Equity Income sector must evolve

The IA has launched a consultation into the criteria for UK Equity Income sector membership. This follows the removal of several funds from the sector over the last few months – including Evenlode.

At Evenlode, we think an income fund works best when it delivers a balance between income today and income growth in the future. Both factors are important, and neither factor on its own is enough to generate a meaningful, sustainable and inflation-proofed income stream. The IA has proposed three options in its consultation and we believe it should implement Option 3, removing the hard yield hurdle and replacing it with better and more consistent income delivery disclosure.

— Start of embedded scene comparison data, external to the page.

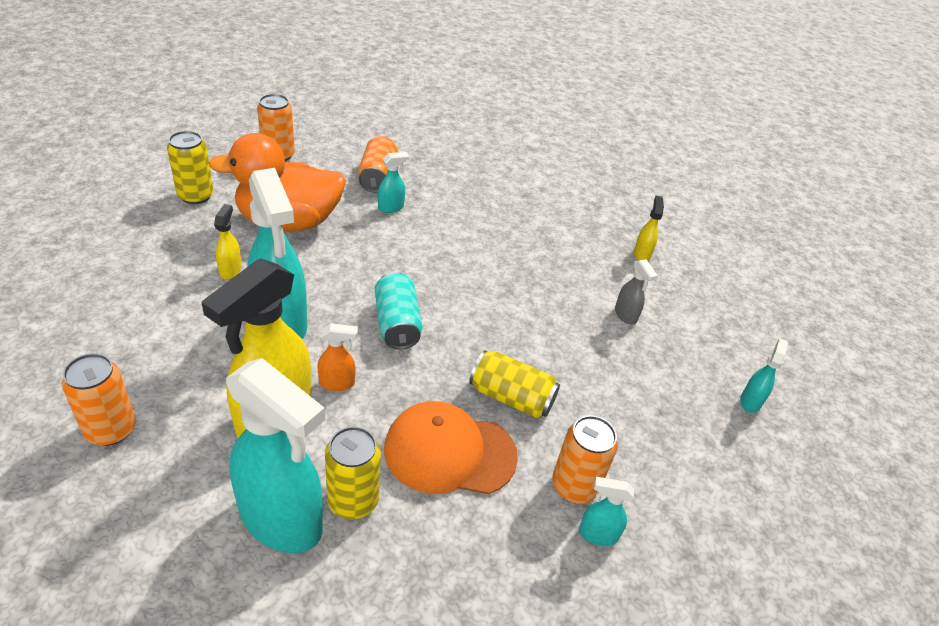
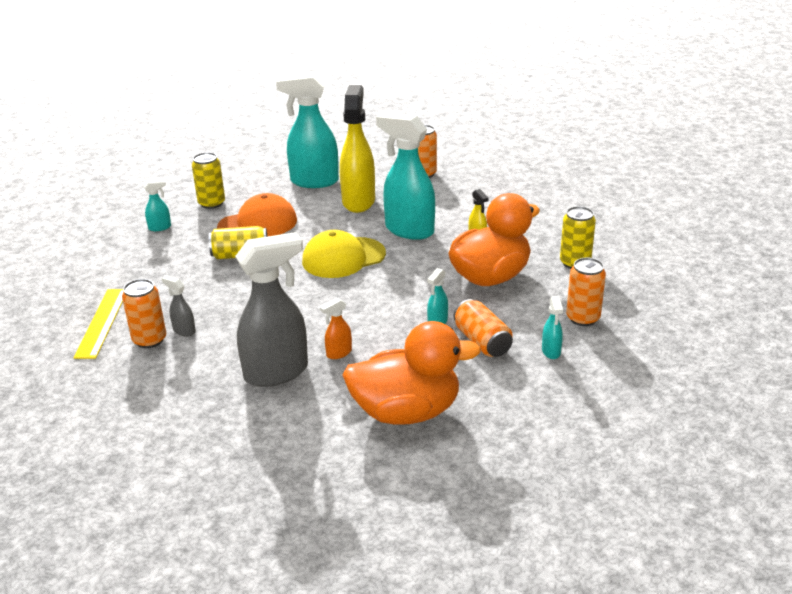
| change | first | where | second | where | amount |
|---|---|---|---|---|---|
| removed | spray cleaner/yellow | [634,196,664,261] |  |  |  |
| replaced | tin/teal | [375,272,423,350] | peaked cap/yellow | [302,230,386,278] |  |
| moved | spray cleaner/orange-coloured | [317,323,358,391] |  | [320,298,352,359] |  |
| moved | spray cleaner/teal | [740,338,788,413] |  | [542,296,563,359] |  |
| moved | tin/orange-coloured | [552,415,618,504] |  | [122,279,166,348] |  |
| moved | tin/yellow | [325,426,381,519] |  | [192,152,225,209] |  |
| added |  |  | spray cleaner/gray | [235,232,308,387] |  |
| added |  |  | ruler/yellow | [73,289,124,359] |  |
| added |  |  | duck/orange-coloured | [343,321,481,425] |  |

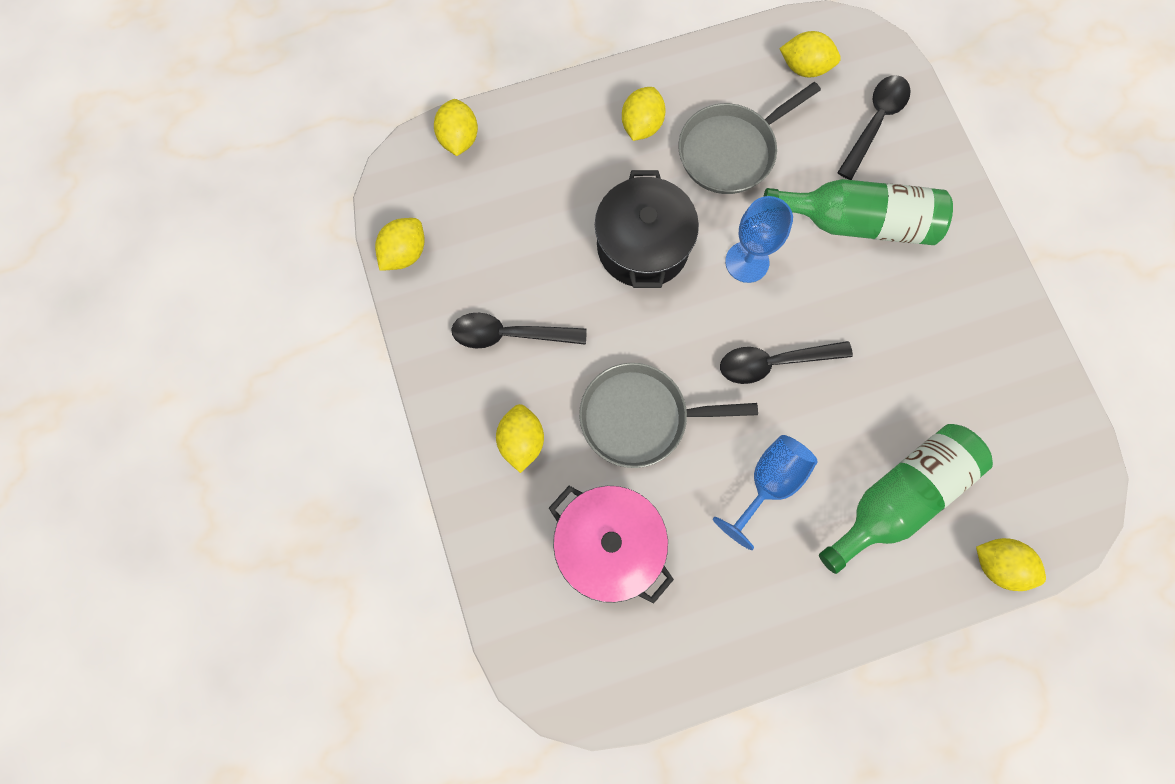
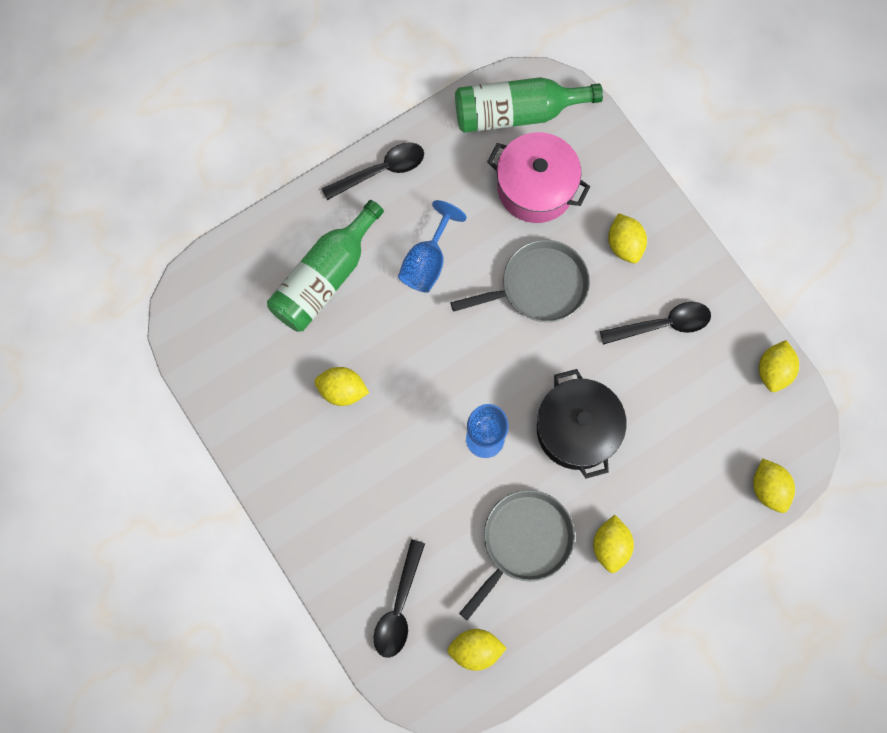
| change | first | where | second | where | amount |
|---|---|---|---|---|---|
| moved | flask/leaf-green | [763,179,953,245] |  | [455,77,603,133] |  |
| moved | teaspoon/ebony | [720,341,853,384] |  | [322,142,424,200] |  |
| moved | lemon/yellow | [976,538,1046,591] |  | [314,367,369,406] |  |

We currently quote Evenlode’s yield and dividend growth history on our factsheet. The IA’s idea to disclose the amount of income generated over 5yrs from a £100 investment is good, and we will add this to our factsheet. A key advantage of this is it compares dividends produced to the initial investment value rather than current value. In this way, it does not 'punish' good performance. Over the 5yrs to February 29th, Evenlode produced a return of 44.7%, compared to 7.7% for the UK market. Ironically, if Evenlode had only performed in-line with the market, the fund's yield would have been 5.1% at end February, rather than the actual 3.8%.

Evenlode's natural home is the Equity Income sector. Whatever the result of the consultation, we expect to be reinstated in the future, once the current dividend anomalies wash through.

In the meantime, we will continue to run Evenlode as we have done over the last six and a half years, and the provision of an attractive, sustainable and growing dividend stream remains a key long-term objective.